There are two techniques to adding ground cover. The first is to simply paint the ground with the base color you desire, let the paint dry, then go back over areas about a foot square and spray each area with a mixture of white glue and water (use a spray bottle) or other spray-on adhesive. While the adhesive is still damp or tacky, shake ground foam of appropriate colors, screened dirt, and small clumps of lichen or foam onto the adhesive.

Try to get a light coating of at least one of the ground covers on the whole area. When the adhesive dries, go back over the area and spritz additional adhesive over any ground cover that might not be securely attached with the first application.

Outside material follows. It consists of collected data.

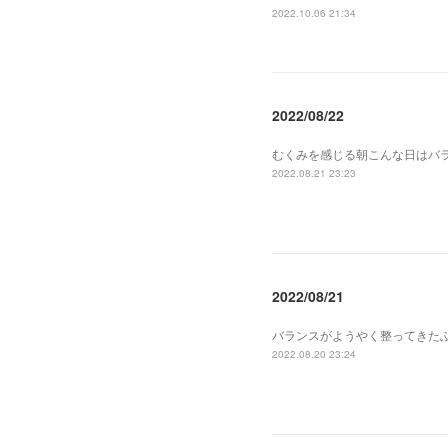
2022.10.06 21:34
2022/08/22
むくみを感じる朝こんな日はバ
2022.08.21 23:23
2022/08/21
バランスがようやく整ってきた
2022.08.20 23:24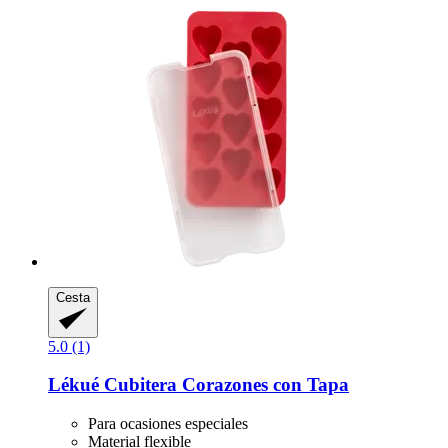
Cesta
5.0 (1)
Lékué
Cubitera Corazones con Tapa
Para ocasiones especiales
Material flexible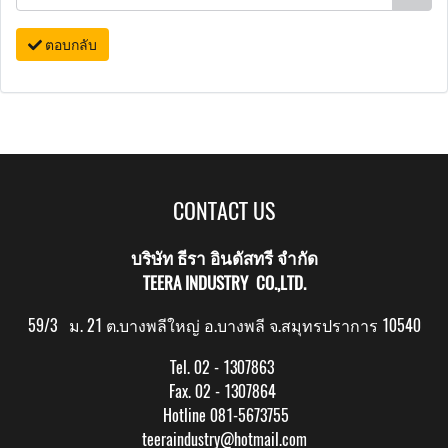
ตอบกลับ
CONTACT US
บริษัท ธีรา อินดัสทรี จำกัด
TEERA INDUSTRY CO.,LTD.
59/3 ม. 21 ต.บางพลีใหญ่ อ.บางพลี จ.สมุทรปราการ 10540
Tel. 02 - 1307863
Fax. 02 - 1307864
Hotline 081-5673755
teeraindustry@hotmail.com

The second technique is to use the base color paint as part of the adhesive process. While the base color is still wet, brush on a diluted mixture of white glue and water, or some commercial scenery adhesive such and that offered by Woodland Scenics. The adhesive mixture can be used to thin and spread the paint color, and will provide bonding for the ground cover material. Apply the ground cover as in the paragraph above, then check and re-glue any spots which are not secure

Don’t overdo the ground cover at first. Start with a light coating and see how it looks when the adhesive dries. If the ground appears barer than you like, spray the area with more adhesive and sift on more ground foam or dirt according to your taste. Thinner layers are better and easier to manage than one large deep coat.

On hills and inclines, go carefully so that your material doesn’t migrate downhill into a puddle before the adhesive dries. Here again, building up more light coats rather than one heavy coat is a better method. Patience and attention to detail will bring realism to your model railroad scenery, regardless of whether you are modeling in OO gauge, HO scale or N scale. The same techniques apply.